Leslie Hancock always thought she was allergic to penicillin. She was told that, at a young age, she had reacted to the antibiotic. “I was always told: ‘Do not take penicillin, it could kill you.” So I always put ‘penicillin-allergic’ on my medical charts.”
She avoided it her entire life and, plagued with sinus infections, her doctors had to resort to broad-spectrum antibiotics. “The doctors were giving me the big guns for sinus infections or UTIs (urinary tract infections). They kept on moving up the chain on the family of antibiotics,” she says.
Hancock’s story is consistent with research into people’s experiences with penicillin allergies. “What has been found in studies is patients who have that ‘penicillin allergic’ on their charts tend to have compromised medical care,” says Dr. Roland Solensky.

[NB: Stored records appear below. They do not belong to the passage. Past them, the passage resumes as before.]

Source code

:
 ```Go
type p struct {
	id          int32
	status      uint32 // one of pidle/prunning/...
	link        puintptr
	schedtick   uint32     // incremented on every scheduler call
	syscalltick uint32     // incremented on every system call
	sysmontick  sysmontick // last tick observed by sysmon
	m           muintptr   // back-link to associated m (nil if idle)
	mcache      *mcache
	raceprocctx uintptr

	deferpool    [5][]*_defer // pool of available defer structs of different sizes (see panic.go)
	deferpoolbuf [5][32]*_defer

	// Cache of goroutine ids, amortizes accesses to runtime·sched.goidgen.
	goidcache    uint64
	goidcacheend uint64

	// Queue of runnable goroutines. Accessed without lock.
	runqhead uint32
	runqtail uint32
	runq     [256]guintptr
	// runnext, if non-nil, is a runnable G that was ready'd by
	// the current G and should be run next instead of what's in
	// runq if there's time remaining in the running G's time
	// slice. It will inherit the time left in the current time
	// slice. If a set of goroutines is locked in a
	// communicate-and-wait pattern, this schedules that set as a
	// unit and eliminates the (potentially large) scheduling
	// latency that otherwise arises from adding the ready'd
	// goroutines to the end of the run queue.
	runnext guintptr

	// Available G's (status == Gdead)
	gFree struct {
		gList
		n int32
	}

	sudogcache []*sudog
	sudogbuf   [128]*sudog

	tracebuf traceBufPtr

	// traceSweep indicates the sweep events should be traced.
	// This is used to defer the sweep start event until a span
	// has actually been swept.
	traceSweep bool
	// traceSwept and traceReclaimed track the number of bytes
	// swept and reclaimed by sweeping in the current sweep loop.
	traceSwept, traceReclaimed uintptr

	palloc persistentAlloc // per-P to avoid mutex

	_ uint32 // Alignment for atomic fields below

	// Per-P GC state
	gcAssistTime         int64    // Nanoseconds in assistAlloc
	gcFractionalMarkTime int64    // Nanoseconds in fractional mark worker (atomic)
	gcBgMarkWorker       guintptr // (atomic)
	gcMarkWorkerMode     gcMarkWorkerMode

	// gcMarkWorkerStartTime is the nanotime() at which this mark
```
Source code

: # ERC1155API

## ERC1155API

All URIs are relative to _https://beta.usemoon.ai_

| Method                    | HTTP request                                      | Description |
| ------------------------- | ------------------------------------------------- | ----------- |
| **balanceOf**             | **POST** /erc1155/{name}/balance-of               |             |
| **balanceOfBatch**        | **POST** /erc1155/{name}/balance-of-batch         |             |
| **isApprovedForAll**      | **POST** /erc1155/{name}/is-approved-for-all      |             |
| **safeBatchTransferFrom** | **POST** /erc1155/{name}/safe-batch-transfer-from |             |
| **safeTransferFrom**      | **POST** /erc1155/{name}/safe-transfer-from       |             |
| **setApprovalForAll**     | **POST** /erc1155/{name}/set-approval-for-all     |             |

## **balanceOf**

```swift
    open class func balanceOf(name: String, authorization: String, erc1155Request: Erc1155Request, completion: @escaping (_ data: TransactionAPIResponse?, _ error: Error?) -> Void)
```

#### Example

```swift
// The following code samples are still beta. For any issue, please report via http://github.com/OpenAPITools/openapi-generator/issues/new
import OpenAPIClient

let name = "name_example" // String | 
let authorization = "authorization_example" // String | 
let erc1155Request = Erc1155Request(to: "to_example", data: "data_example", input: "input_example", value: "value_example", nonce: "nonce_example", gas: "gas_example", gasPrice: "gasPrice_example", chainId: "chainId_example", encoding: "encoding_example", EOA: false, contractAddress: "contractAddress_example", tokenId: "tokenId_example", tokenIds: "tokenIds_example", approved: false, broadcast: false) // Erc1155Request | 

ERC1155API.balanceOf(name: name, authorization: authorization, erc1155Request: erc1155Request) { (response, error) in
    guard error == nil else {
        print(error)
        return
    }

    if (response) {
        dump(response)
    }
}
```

“They get other antibiotics, which tend to be more costly. Sometimes they have to use the broad-spectrum antibiotics, which are not the ideal treatment. These are prone to causing other problems like antibiotic resistance and clostridium difficile, which can even be fatal,” the allergist says.
Hancock came across an article that said 90 percent of the people who claim to be penicillin allergic either never had an allergy to penicillin, or have outgrown it. She had also recently read that penicillin was an important medication for people as they age and suffer more infections. She decided to visit an allergist.
“I did a skin test and had no reaction whatsoever,” she says. The next time she has an infection where penicillin is the best choice of antibiotic, the plan is to proceed cautiously, starting with a half-dose.
“Penicillin is an extremely important drug,” says Dr. Tim Mainardi. “And when a patient comes in with a penicillin allergy, it absolutely reduces the number of first choice antibiotics.” Experts urge those who believe they are penicillin allergic, but aren’t certain, to speak to their physician about a skin test.